Эпоха «дворских бурь». Очерки политической истории послепетровской России (1725–1762 гг.) — страница 59 из 158

Он, безусловно, был фигурой незаурядной, — но типичной для петровской эпохи. Как и многие его сверстники, начал службу в Преображенском полку и стал капитаном после Азовских походов. Затем последовали назначения на самые разные посты — дипломатические, военные, финансовые.[895] Князь показал себя способным и усердным администратором[896] — но не реформатором. Возглавляемая им с 1727 г. комиссия по пересмотру налоговой системы не смогла предложить ничего, кроме сохранения петровской подушной подати с некоторым уменьшением ставки. В качестве киевского губернатора Голицын стремился урезать гетманскую власть; в качестве члена Верховного суда подписал приговор царевичу Алексею, давшему на следствии показания, что Голицын говорил ему: «Я тебе всегда верной слуга». В 1727 г. Голицын по приказу новой власти в лице Меншикова вёл следствие по делу архиепископа Феодосия, а затем Девиера и Толстого. Как и многие другие вельможи, он испытал на себе гнев Петра: в 1723 г. по делу вице-канцлера Шафирова был лишён чинов; так же прибегал к заступничеству Екатерины и по старому обычаю бил перед ней «челом» в пол. Он писал доносы на гетмана; но и на него в мае 1722 г. дворецкий его брата-фельдмаршала заявил «слово и дело» по поводу якобы имевшихся у князя «тайных царственных писем».[897] Хорошо ещё, что донос проигравшегося в карты холопа был признан неосновательным; иначе карьера министра могла закончиться задолго до 1730 г.
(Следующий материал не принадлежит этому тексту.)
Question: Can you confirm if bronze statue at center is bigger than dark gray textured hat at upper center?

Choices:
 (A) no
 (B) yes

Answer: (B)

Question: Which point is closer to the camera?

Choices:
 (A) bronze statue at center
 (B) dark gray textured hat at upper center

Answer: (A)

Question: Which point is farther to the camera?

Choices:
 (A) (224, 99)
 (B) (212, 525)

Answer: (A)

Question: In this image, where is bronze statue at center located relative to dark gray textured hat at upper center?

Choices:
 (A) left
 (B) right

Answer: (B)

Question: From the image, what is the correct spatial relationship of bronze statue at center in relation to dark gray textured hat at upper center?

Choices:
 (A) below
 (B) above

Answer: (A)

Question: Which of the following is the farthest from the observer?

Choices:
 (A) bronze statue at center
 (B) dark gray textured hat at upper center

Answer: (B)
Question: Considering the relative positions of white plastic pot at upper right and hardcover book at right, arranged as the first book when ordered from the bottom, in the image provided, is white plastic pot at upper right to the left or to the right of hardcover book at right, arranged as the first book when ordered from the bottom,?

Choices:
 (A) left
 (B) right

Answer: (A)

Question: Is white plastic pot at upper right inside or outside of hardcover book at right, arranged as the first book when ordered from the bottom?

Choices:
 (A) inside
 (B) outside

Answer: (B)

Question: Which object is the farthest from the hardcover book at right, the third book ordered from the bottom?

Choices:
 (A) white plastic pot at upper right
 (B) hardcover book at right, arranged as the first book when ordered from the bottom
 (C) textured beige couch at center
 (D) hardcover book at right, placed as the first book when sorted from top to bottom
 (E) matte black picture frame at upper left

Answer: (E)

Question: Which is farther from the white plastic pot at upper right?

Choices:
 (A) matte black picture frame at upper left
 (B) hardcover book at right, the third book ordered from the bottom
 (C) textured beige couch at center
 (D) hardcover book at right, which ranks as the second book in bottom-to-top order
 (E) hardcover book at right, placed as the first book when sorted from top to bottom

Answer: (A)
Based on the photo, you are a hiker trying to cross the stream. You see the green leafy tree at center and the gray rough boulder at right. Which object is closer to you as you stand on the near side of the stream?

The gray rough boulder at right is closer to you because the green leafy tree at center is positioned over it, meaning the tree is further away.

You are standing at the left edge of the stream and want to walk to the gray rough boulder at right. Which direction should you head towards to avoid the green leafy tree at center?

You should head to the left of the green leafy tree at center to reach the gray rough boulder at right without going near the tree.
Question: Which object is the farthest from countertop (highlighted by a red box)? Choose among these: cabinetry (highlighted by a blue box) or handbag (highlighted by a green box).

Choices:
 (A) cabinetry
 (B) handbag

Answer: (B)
В качестве по-петровски (то есть в процессе службы) широко образованного человека и владельца знаменитой библиотеки Голицын открывал галерею типичных для XVIII столетия вельмож. Консул К. Рондо отозвался о нём в феврале 1730 г.: «Человек необыкновенных природных дарований, развитых работой и опытом. Это человек духа деятельного, глубоко предусмотрительный, проницательный, разума основательного, превосходящий всех знанием русских законов и мужественным красноречием. Он обладает характером живым, предприимчивым; исполнен честолюбия и хитрости, замечательно умерен в привычках, но высокомерен, жесток и неумолим».[898]

Это сочетание качеств делало Голицына способным начать серьёзное дело и взять на себя ответственность за него, но одновременно мешало ему стать лидером, умевшим увлечь за собой других, в особенности стоявших ниже на социальной лестнице и уступавших князю по интеллектуальному уровню: к ним надо было приспосабливаться, договариваться, сотрудничать.

Вельможное высокомерие, помноженное на сознание своего культурного и чиновного превосходства отталкивали от Голицына даже неплохо относившихся к нему людей. Иван Посошков был удручён своим опытом делового знакомства с князем: «На что добрее и разумнее господина князь Дмитрея Михайловича Голицына, а в прошлом 719 году подал я ему челобитную, чтоб мне завод построить винокурной и вотки взять на подряд, и, неведомо чево ради, велел меня за караул посадить. И я сидел целую неделю, и стало мне скушно быть, что сижу долго и за что сижу не знаю… велел я уряднику доложить о себе, и он, князь Дмитрей Михайлович, сказал: "Давно ль де он под караулом сидит?" И урядник ему сказал: "Уж де он целую неделю сидит". И тотчас велел меня выпустить. И я, кажетца, и не последней человек, и он, князь Дмитрей Михайлович, меня знает, а просидел целую неделю ни за что…»[899]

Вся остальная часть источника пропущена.